11. For God creates, and to create is also ascribed to men; and God has being, and men are said to be, having received from God this gift also. Yet does God create as men do? Or is His being as man's being? Perish the thought; we understand the terms in one sense of God, and in another of men. For God creates, in that He calls what is not into being, needing nothing thereunto; but men work some existing material, first praying, and so gaining the wit to make, from that God who has framed all things by His proper Word. And again men, being incapable of self-existence, are enclosed in place, and consist in the Word of God; but God is self-existent, enclosing all things, and enclosed by none; within all according to His own goodness and power, yet without all in His proper nature. As then men create not as God creates, as their being is not such as God's being, so men's generation is in one way, and the Son is from the Father in another.
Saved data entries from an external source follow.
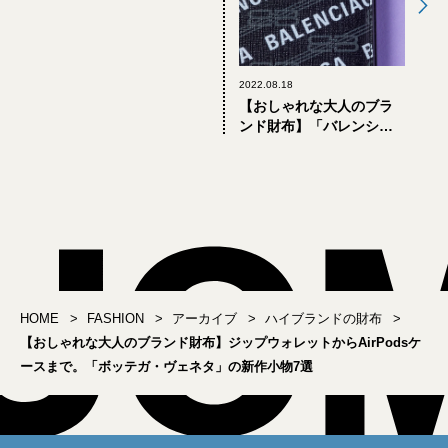
2022.08.18
【おしゃれな大人のブラ
ンド財布】「バレンシア
ガ」のおすすめ新作6選
HOME
FASHION
アーカイブ
ハイブランドの財布
【おしゃれな大人のブランド財布】ジップウォレットからAirPodsケ
ースまで。「ボッテガ・ヴェネタ」の新作小物7選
For the offspring of men are portions of their fathers, since the very nature of bodies is not uncompounded, but in a state of flux, and composed of parts; and men lose their substance in begetting, and again they gain substance from the accession of food. And on this account men in their time become fathers of many children; but God, being without parts, is Father of the Son without partition or passion; for there is neither effluence of the Immaterial, nor influx from without, as among men; and being uncompounded in nature, He is Father of One Only Son. This is why He is Only-begotten, and alone in the Father's bosom, and alone is acknowledged by the Father to be from Him, saying, 'This is My beloved Son, in whom I am well pleased.' And He too is the Father's Word, from which may be understood the impassible and impartitive nature of the Father, in that not even a human word is begotten with passion or partition, much less the Word of God. Wherefore also He sits, as Word, at the Father's right hand; for where the Father is, there also is His Word; but we, as His works, stand in judgment before Him; and, while He is adored, because He is Son of the adorable Father, we adore, confessing Him Lord and God, because we are creatures and other than He.